We dropped off our skis, walked back to our room, and put on our swimsuit and jumped in the hot tub. And sat. And sat. And sat.
Sitting in that hot water was vital to my health. I guess. It was 20 degrees outside and the tub was about 105 degrees. I was ok with it!
Dinner was at Blue Moose Vail. The pizza there hit the spot. Among others, we had a Cowboy Pizza that was my favorite! And someone named Lindsay Vonn has ownership in this joint. People here know who she is and so does someone named Mr. Woods.
The first night after skiing, I had no problem sleeping. Waking up was a little more difficult.
On the second day, we had a skiing instructor with us all day. And may I say, this changed my skiing life!
He has been instructing for almost 30 years. He has written a book about skiing. And his offseason job is about correcting movement of the body. He was a cool dude. His name is Justin.
Justin rocked it out. He gave me basic instruction with technical aspects that addressed my shortcomings from the day before. He talked about an ant, spider and cockroach. I’ll tell you what that means face-to-face.
He also showed me the way to use the skis and poles to help me relax down the slopes as opposed to working as hard as I did the day before.
One of the things that really impacted me was when he taught me how to turn. It went against well over thirty years of movement. The key to skiing and turning, from the basics perspective that I was learning, is this:
1. Lean forward, not backwards
2. Stand up tall on the turns as you begin to turn your skis
3. The leg downhill should be almost straight after you turn
4. To skid-turn to a stop, your balance is key — lean forward to turn forward, lean backward to turn backward (that was fun)
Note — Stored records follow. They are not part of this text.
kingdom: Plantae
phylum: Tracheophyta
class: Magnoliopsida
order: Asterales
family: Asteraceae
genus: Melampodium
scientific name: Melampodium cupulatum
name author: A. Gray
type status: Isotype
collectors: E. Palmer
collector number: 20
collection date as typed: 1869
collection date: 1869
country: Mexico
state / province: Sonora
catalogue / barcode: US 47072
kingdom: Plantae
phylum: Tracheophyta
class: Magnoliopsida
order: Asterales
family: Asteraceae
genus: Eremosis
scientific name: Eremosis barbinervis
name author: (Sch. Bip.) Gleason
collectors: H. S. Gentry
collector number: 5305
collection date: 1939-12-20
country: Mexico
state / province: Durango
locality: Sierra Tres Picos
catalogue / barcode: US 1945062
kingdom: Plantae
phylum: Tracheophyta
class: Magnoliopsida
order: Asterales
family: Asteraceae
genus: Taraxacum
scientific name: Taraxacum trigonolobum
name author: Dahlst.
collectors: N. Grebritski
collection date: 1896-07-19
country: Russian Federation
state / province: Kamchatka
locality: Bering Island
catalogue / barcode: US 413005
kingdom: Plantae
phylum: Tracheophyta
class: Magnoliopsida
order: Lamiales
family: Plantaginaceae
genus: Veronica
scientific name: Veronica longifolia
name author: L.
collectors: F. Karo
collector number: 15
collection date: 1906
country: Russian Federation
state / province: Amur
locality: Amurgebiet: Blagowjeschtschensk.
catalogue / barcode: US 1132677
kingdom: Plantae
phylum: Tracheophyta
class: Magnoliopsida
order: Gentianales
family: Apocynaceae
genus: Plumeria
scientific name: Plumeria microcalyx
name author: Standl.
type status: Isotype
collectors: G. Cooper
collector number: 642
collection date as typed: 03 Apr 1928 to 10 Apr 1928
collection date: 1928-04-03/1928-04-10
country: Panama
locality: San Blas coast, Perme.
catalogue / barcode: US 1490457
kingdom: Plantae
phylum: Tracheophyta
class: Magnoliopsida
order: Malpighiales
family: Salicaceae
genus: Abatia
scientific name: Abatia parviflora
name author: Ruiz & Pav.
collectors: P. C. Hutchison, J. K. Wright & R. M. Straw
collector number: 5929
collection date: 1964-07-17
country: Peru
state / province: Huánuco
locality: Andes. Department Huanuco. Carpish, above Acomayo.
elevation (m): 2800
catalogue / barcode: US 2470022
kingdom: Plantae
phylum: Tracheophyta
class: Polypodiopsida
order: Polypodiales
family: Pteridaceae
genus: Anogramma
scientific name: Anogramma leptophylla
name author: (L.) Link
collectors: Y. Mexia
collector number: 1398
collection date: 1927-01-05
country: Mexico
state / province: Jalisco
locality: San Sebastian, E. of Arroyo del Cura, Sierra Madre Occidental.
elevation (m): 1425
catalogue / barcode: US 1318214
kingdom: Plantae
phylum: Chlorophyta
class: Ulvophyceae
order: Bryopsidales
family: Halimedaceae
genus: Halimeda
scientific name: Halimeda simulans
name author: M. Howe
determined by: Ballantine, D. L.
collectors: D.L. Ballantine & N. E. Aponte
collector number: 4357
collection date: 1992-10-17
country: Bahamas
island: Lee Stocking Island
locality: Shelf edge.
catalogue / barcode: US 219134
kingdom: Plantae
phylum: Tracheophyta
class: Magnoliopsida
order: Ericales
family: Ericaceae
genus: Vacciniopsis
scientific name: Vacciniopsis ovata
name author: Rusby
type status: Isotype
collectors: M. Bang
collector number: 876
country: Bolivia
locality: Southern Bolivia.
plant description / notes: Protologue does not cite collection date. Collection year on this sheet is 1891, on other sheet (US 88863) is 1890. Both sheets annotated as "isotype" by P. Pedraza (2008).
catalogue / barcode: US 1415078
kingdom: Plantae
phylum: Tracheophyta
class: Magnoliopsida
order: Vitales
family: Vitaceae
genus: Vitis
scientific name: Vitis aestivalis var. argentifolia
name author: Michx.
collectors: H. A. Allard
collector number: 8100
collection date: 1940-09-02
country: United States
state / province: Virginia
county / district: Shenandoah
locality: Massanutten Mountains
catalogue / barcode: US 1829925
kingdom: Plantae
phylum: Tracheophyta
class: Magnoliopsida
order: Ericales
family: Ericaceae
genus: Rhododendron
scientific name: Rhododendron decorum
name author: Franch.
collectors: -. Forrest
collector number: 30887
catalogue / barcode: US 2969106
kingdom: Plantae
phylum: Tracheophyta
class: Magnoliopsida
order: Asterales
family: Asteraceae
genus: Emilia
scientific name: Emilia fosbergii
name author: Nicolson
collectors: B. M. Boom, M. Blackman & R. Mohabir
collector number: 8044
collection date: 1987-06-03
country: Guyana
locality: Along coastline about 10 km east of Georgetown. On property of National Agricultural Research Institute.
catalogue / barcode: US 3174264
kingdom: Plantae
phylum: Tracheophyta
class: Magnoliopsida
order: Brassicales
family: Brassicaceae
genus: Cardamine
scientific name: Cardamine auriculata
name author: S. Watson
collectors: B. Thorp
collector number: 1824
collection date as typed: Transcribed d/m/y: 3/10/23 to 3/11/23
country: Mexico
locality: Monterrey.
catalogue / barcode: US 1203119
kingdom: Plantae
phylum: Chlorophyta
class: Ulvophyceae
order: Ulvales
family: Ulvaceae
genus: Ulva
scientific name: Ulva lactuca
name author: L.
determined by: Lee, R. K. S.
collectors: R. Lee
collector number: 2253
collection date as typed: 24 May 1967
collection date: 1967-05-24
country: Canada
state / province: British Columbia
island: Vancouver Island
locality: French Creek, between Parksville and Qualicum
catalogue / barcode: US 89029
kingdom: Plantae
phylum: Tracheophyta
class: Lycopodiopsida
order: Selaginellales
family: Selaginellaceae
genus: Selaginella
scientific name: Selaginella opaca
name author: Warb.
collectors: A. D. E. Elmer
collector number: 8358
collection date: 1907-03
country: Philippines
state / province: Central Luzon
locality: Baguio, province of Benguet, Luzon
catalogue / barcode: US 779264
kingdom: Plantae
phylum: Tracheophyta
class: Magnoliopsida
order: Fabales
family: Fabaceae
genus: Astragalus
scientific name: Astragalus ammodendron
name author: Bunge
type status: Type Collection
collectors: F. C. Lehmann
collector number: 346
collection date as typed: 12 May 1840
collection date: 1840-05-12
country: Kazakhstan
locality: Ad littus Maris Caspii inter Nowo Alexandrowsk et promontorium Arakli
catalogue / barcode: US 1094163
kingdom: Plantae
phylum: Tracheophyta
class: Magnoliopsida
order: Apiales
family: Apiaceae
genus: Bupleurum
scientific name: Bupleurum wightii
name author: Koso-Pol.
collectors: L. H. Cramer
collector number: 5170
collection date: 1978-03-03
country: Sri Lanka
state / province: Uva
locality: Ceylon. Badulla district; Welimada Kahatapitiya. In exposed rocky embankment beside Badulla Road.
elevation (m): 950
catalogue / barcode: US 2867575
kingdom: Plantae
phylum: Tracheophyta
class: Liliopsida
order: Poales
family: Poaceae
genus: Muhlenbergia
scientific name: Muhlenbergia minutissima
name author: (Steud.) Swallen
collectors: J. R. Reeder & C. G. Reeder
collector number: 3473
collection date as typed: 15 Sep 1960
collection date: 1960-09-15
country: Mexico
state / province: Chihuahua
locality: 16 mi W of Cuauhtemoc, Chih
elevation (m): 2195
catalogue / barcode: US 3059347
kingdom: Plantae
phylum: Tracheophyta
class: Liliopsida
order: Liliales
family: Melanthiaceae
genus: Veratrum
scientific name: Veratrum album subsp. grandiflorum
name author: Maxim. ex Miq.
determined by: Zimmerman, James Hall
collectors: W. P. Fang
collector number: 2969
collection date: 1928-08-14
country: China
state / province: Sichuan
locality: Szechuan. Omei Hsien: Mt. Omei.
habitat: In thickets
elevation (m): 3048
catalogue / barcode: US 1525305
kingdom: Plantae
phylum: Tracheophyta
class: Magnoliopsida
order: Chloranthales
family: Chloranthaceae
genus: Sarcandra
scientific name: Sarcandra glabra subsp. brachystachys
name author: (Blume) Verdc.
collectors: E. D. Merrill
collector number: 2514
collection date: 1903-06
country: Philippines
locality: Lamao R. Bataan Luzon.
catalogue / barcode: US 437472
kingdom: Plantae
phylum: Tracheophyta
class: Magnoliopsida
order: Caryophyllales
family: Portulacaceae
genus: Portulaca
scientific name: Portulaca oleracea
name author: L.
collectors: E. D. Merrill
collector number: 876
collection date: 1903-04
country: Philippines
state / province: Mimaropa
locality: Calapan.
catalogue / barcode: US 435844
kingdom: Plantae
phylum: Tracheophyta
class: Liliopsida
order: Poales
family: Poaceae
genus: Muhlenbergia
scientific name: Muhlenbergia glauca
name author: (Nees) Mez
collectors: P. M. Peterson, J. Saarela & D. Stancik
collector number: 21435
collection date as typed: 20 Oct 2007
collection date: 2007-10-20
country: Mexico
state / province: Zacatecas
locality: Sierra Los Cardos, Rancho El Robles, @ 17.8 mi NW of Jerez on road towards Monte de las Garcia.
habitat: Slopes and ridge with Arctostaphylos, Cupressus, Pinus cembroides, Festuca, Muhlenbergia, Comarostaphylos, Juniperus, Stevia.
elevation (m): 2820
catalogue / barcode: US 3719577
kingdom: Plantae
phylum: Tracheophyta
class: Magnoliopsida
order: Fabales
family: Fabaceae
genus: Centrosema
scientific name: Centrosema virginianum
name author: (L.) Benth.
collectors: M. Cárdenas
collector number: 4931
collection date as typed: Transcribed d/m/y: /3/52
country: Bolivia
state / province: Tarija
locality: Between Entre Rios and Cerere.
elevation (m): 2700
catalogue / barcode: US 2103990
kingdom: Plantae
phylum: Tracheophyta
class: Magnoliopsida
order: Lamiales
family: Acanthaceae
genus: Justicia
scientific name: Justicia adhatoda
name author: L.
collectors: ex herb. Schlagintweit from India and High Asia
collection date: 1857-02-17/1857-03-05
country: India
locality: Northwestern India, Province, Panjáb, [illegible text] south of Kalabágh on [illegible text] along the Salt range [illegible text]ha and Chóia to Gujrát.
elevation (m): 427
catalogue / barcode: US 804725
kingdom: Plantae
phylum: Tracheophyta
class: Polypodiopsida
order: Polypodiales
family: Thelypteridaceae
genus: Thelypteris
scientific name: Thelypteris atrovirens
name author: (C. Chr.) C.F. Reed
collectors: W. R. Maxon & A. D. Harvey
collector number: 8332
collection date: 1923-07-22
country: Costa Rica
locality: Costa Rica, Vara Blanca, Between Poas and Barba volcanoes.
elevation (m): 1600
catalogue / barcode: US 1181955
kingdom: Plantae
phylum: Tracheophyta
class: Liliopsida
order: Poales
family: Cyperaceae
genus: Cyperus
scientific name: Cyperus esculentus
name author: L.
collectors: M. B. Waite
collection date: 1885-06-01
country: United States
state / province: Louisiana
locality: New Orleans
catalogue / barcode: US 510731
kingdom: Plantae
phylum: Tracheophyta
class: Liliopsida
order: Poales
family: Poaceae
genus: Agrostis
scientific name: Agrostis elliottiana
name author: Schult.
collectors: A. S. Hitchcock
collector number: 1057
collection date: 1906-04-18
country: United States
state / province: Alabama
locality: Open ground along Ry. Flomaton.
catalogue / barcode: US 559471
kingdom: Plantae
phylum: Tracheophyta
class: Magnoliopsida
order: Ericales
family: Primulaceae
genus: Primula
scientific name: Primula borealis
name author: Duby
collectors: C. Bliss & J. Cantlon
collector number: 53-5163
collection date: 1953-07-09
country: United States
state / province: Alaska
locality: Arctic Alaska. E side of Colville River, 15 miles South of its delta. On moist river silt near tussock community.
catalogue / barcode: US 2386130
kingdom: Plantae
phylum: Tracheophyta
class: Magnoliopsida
5. Even with an instructor you will fall
6. When you are tired, you will fall more often
Counter-intuitive. That was what I learned from the instructor. I have spent years, when walking down a hill, leaning back. While skiing, I must lean forward and match the slope of the mountain to balance. When making turns, it is important to stand tall. That was crazy talk when I first tried it! But then as I used my downhill leg as it was straight and my uphill leg began to bend, I noticed a much more controlled and smooth turn. I wiped out a couple of times because I saw some sign or a tree or a pole or another skier. Justin asked me what I was looking at when I crashed. I told him. He said that I was leaning away from the object…which, on skis, leads you right to the object you are trying to avoid. Weird, but true! And after lunch and as the day went on, I fell a bit more often. Even as I listened to the instructor. My fatigue took over and my focus left at times. I had to really focus and give positive, reinforcing self-talk to continue to be effective getting down the mountain.
Come to find out, on a 9 point grading scale, I scored a 5! I was super stoked about that! After day two of skiing, I wasn’t as tired as the first day. Only my calves hurt a bit. So of course, we all headed to the hot tub to get some therapy! A wonderful day of learning and growing.
1. When you fall, get back up and try again. There is some magnificent views for us. There are some breath-taking experiences for us. There are some fascinating lessons for us.
2. The rush of the cold air and the snow on your goggles while you are gliding down fresh, untouched powder is quite the encouragement.
3. Make tracks. It helps folks behind you take the same path, but quicker! And, there’s nothing like 5 inches of fresh powder!!
4. Learn to turn safely. Or you might end up in the bushes. (Yes, I did find the bushes and three feet of unpacked snow)
That’s all from days one and two of my skiing adventure in Vail, Colorado. More to come after the day of rest is complete.
May you get back up and try again. May you be encouraged. May you make tracks! And may you turn safely when needed!